Peace Corps is a camp, in that "life in a bubble" way not always in that "wow, this is so great, positive and energizing" way. Everything is a bit...off. And extreme. The highs and the lows are magnified. If Peace Corps had a TV series it would be something like "The Real World" meets "The Twilight Zone". My screwy episode...Life, In Bold Italics.

Monday, November 21, 2005

Buck/party stops here

I've never had a problem making friends, nor do I usually have a problem keeping them. It's been that way since I was in elementary school. I remember friends literally fighting over who carried the label of my "best friend." A lifetime of friendships has meant many years of closeness, sharing and confiding. My closest friends have been around for almost a decade - some much longer. We share and lean and laugh and cry and fight and... all the things you do with someone you are close and honest with. I tend to befriend interesting and intelligent but complex and even difficult people. Birds of a feather.

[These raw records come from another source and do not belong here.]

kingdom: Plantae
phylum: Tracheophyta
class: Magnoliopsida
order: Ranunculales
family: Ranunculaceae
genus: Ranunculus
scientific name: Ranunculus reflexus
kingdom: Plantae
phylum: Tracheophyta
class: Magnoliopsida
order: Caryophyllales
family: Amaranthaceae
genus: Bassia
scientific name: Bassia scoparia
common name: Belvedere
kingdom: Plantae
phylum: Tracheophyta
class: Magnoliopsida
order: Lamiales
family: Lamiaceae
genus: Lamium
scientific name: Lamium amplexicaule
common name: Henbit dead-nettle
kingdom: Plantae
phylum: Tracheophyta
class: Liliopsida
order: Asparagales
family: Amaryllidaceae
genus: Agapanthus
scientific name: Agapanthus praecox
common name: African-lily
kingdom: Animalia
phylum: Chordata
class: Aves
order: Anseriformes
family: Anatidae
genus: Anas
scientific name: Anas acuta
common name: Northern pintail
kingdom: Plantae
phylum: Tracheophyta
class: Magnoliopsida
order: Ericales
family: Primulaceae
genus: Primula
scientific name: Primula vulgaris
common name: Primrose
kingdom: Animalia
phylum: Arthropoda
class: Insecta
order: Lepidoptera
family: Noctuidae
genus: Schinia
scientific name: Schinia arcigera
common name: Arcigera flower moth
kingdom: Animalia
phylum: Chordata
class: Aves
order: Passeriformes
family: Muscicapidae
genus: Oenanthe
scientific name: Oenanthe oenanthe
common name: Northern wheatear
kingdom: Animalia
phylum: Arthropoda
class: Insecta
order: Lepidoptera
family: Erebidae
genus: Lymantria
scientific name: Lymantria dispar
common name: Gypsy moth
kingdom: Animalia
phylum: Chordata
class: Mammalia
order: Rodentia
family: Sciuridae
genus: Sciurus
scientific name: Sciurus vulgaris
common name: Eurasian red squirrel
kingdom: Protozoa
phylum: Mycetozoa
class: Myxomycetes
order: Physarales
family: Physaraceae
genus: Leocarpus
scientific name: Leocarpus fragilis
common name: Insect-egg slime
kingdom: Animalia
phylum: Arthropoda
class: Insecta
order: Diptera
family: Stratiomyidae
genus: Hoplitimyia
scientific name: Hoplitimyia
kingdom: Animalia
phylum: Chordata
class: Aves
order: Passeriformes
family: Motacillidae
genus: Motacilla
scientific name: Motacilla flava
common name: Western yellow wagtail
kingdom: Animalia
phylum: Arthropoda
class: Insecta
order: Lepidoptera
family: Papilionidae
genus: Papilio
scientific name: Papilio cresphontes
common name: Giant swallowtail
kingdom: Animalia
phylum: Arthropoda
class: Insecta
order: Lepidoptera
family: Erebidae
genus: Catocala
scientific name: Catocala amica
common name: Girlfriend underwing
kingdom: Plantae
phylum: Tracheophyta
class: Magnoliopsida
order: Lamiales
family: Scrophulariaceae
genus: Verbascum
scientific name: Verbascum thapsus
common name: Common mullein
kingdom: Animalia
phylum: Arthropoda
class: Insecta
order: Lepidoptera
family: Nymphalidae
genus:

In my life I've gotten more than my fair share of 3am phone calls about everything from drugs to breakups to scares to just basic nightmares. I'm that friend. I don't even think twice about being that person. The unfortunate side effect of being someone people can lean on is that you tend to fill that role and get locked in it. Something bad happen? Go to Jen. My lack of shyness in dealing with messes means that sometimes it's all I get. If something shitty happens, go to Jen. Otherwise... have more fun elsewhere.

I admit I'm not the biggest party girl. I think a good party involves good wine and gourmet food, not drinking and yelling and acting like a frat party incarnate. I even enjoy not drinking. A dive bar has its place as does cocktails and margarita nights, but I'm most often guilty of doing nothing more than speaking louder than necessary (ok, sometimes much) and laughing so loudly that it fills the room. However, get me excited about a topic and I tend to do those things anyway. I don't believe in escaping who I am - I don't feel trapped by it. And I don't believe in pretending - I'm a little old for that. I prefer honest, open conversations with or without sauce to happy times convos about the good old days or endless "this one time..." tales.

One of my closest friends found me to be this way. I never realized it until a mutual friend of ours moved into my apartment. Despite the fact that the close friend had lived blocks from me for 2 years, I'd seen her in my apartment more in the first few months I had a roommate than the previous years combined... and it was always when they were on their way out. I was the multi-hour phone conversation friend and the "what do I do?" friend and the "I need some help" friend, but I was never the art opening friend or the Friday night friend or the vacation-taking friend. My role was the pillar and the leaning post. I wish it was a one time event that I could blow off, but I've been typecast for years.

Eventually I walk from these friendships. One should be invited to the good and the bad, the pleasure and the pain. Without those things, they drain and take more from me than they ever give - there is no balance in them, though the connection there is true. It is this connection that's nearly impossible to walk away from, however dysfunctional. I assume I have to own at least part of this trend. I must do something to inspire or encourage such thinking and behavior. Not sure what it is.

I think back to so many of those conversations I've had with past friends who fit this description and those discussions we had - the sharing - were so candid and ernest. It was an all-cards-on-the-table arrangement. Sometimes I think that people just don't want that. They don't want to look in the eyes of someone who knows the negative things. They don't believe someone can see those things and still think of them as amazing, lovable people. Personally, I need someone to know my faults and demons before I believe they want to be there. I won't play up to some image they have in their head of who they want me to me. I'd prefer they just knew and decided to stay or go based on as much evidence as possible. Affection isn't affection isn't affection. Realness matters.

My life has been recently populated by restless nights, odd eating, mild depression and the beginnings of emotional extremes. In my world this is my body's way of saying "psst, break's over - stop ignoring it." My body's kind of cryptic though and never says what problem/issue I'm supposed to stop ignoring. I just get to be tortured until I figure it out. I can't ignore these signs. I never can. They don't go away until I wrestle with them, sometimes tearing my life open and apart in the process. This is how I live - moving ever closer to being a full, real, honest me even if it means lots of fighting and tears and sleepless nights in the process. Who wouldn't find that fun?!